The other bloke in the band is Reuben Wu, who confused the locals during Ladytron's recent British Council-sponsored tour of China. "They thought I was in the group to provide 'Asian effects'. They wouldn't believe I was Chinese because I don't speak Mandarin. I told them I spoke Cantonese and they were like: 'Why?'".

A number of things were lost in translation during this visit to a land where the band had previously sold just 250 records. "I was complimented on my 'Roman' voice", says Marnie. "I suppose the world looks different to China, so I politely suggested to them that I thought it had a Scottish lilt".

During the official welcome, Ladytron's Liverpool base was utilised by their hosts to bizarre effect, through a pub-singer rendition of "Yesterday" and a film depicting run-down streets in the city. Hunt, though, takes positives from the trip. "We were there as an apology for Wham!, the first Western pop combo to play China", he jokes.

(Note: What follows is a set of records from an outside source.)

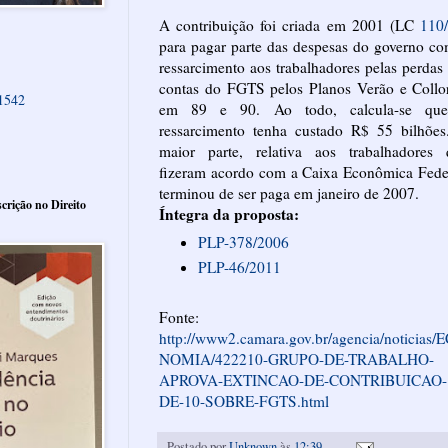
A contribuição foi criada em 2001 (LC
110
para pagar parte das despesas do governo c
ressarcimento aos trabalhadores pelas perdas
contas do FGTS pelos Planos Verão e Collo
61542
em 89 e 90. Ao todo, calcula-se qu
ressarcimento tenha custado R$ 55 bilhões
maior parte, relativa aos trabalhadores 
fizeram acordo com a Caixa Econômica Fede
terminou de ser paga em janeiro de 2007.
crição no Direito
Íntegra da proposta:
PLP-378/2006
PLP-46/2011
Fonte:
http://www2.camara.gov.br/agencia/noticias/
NOMIA/422210-GRUPO-DE-TRABALHO-
APROVA-EXTINCAO-DE-CONTRIBUICAO-
DE-10-SOBRE-FGTS.html
Postado por
Unknown
às
12:39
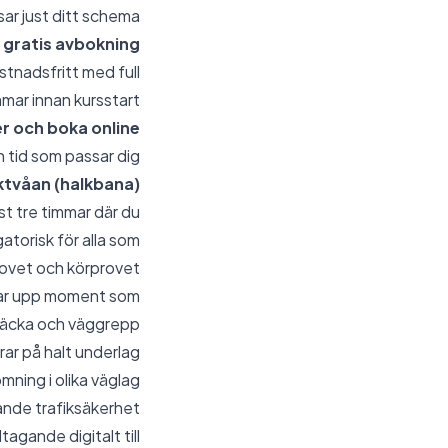
sar just ditt schema.
d gratis avbokning
stnadsfritt med full
mmar innan kursstart.
er och boka online
 tid som passar dig.
ktvåan (halkbana)?
nst tre timmar där du
gatorisk för alla som
ovet och körprovet.
 tar upp moment som:
räcka och väggrepp
r på halt underlag
ning i olika väglag
pande trafiksäkerhet
agande digitalt till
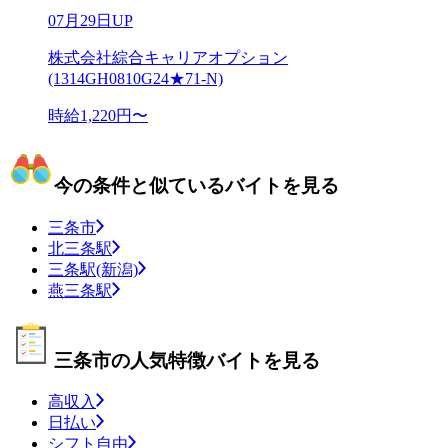
07月29日UP
株式会社綜合キャリアオプション
(1314GH0810G24★71-N)
時給1,220円〜
今の条件と似ているバイトを見る
三条市
北三条駅
三条駅(新潟)
燕三条駅
三条市の人気特徴バイトを見る
高収入
日払い
シフト自由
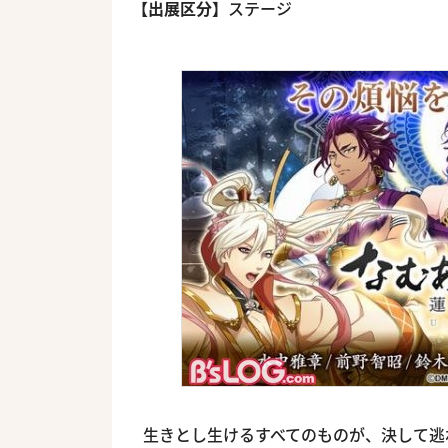
【出展区分】
ステージ
生きとし生けるすべてのものが、決して逃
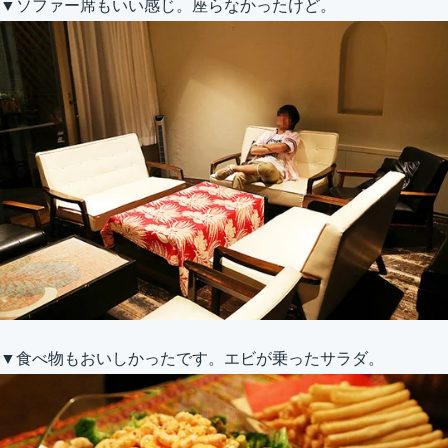
▼ソファー席もいい感じ。座らなかったけど。
▼食べ物もおいしかったです。エビが乗ったサラダ。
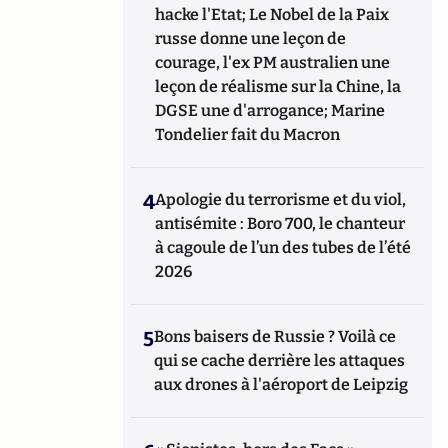
hacke l'Etat; Le Nobel de la Paix
russe donne une leçon de
courage, l'ex PM australien une
leçon de réalisme sur la Chine, la
DGSE une d'arrogance; Marine
Tondelier fait du Macron
4
Apologie du terrorisme et du viol,
antisémite : Boro 700, le chanteur
à cagoule de l’un des tubes de l’été
2026
5
Bons baisers de Russie ? Voilà ce
qui se cache derrière les attaques
aux drones à l'aéroport de Leipzig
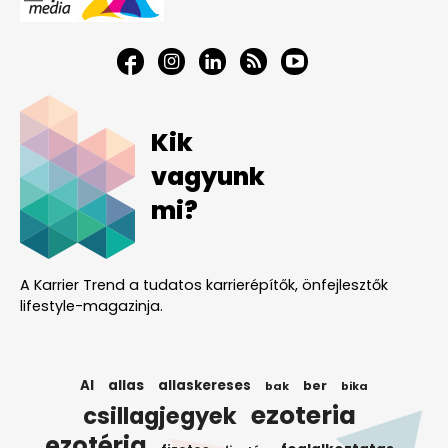
Kik
vagyunk
mi?
A Karrier Trend a tudatos karrierépítők, önfejlesztők
lifestyle-magazinja.
AI
allas
allaskereses
ber
bak
bika
ezoteria
csillagjegyek
ezotéria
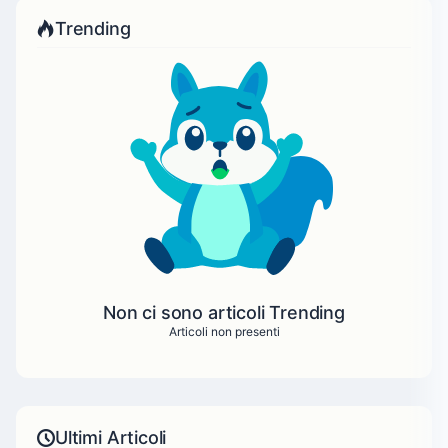
Trending
Non ci sono articoli Trending
Articoli non presenti
Ultimi Articoli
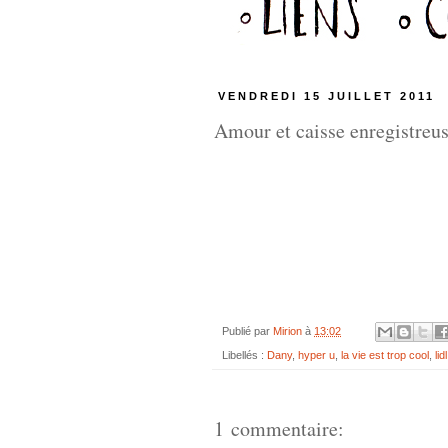
VENDREDI 15 JUILLET 2011
Amour et caisse enregistreus
Publié par
Mirion
à
13:02
Libellés :
Dany
,
hyper u
,
la vie est trop cool
,
lidl
1 commentaire:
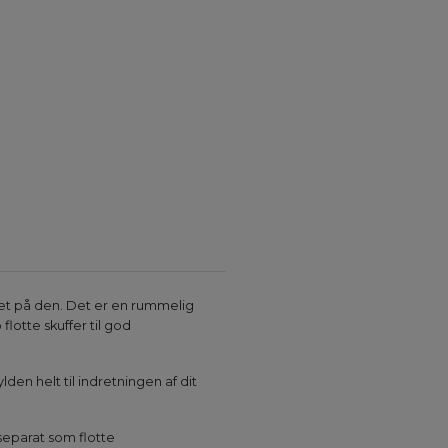
ret på den. Det er en rummelig
lotte skuffer til god
en helt til indretningen af dit
 separat som flotte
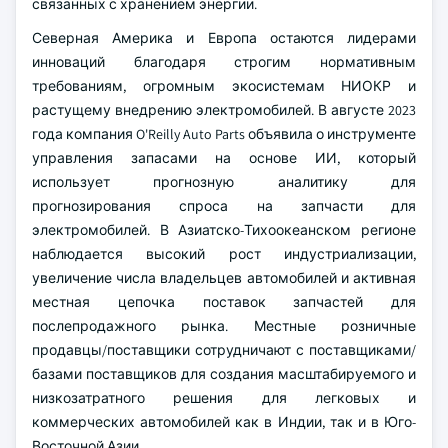
связанных с хранением энергии.
Северная Америка и Европа остаются лидерами
инноваций благодаря строгим нормативным
требованиям, огромным экосистемам НИОКР и
растущему внедрению электромобилей. В августе 2023
года компания O'Reilly Auto Parts объявила о инструменте
управления запасами на основе ИИ, который
использует прогнозную аналитику для
прогнозирования спроса на запчасти для
электромобилей. В Азиатско-Тихоокеанском регионе
наблюдается высокий рост индустриализации,
увеличение числа владельцев автомобилей и активная
местная цепочка поставок запчастей для
послепродажного рынка. Местные розничные
продавцы/поставщики сотрудничают с поставщиками/
базами поставщиков для создания масштабируемого и
низкозатратного решения для легковых и
коммерческих автомобилей как в Индии, так и в Юго-
Восточной Азии.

The four met on Merseyside, where Marnie did a music degree. She was a "typical pop kid" in her youth. "I was in a group before, but the boys made me sing indie covers", she says. The rest of Ladytron were DJing in clubs when she met them. "I wasn't, I was dancing in clubs, but I guess all of us were looking for something that wasn't happening at that time".

Completing the line-up is Aroyo, the joker in the pack, who talks about their shared sense of humour as being like a "donkey-powered comedy train". The much-travelled Ladytron recently played her homeland, and Hunt admits his expectations of Bulgaria were of a "big grey cloud". "Instead", says Wu, "there were red Ferraris everywhere".

Nothing is what it seems these days, not even Ladytron. The new album is called Witching Hour, and while synthesizers are still very much to the fore, it has got more of a proper band sound, with real bass and actual drums. Aroyo suspects they're turning into "rock pigs".

They might wonder what life will be like in the 23rd century, but no more than anyone else does. "We don't want to be defined by it", says Hunt, who is probably only half-joking when he reveals that a new band rule forbids them to be photographed in front of buildings such as power stations chosen to illustrate future foreboding.

In the early days, according to Aroyo, people meeting Ladytron for the first time were disappointed to discover they weren't humanoids. Now - before our food is consumed in pill form, and music through a chip storing our record collections inserted in the brain - they would love a hit.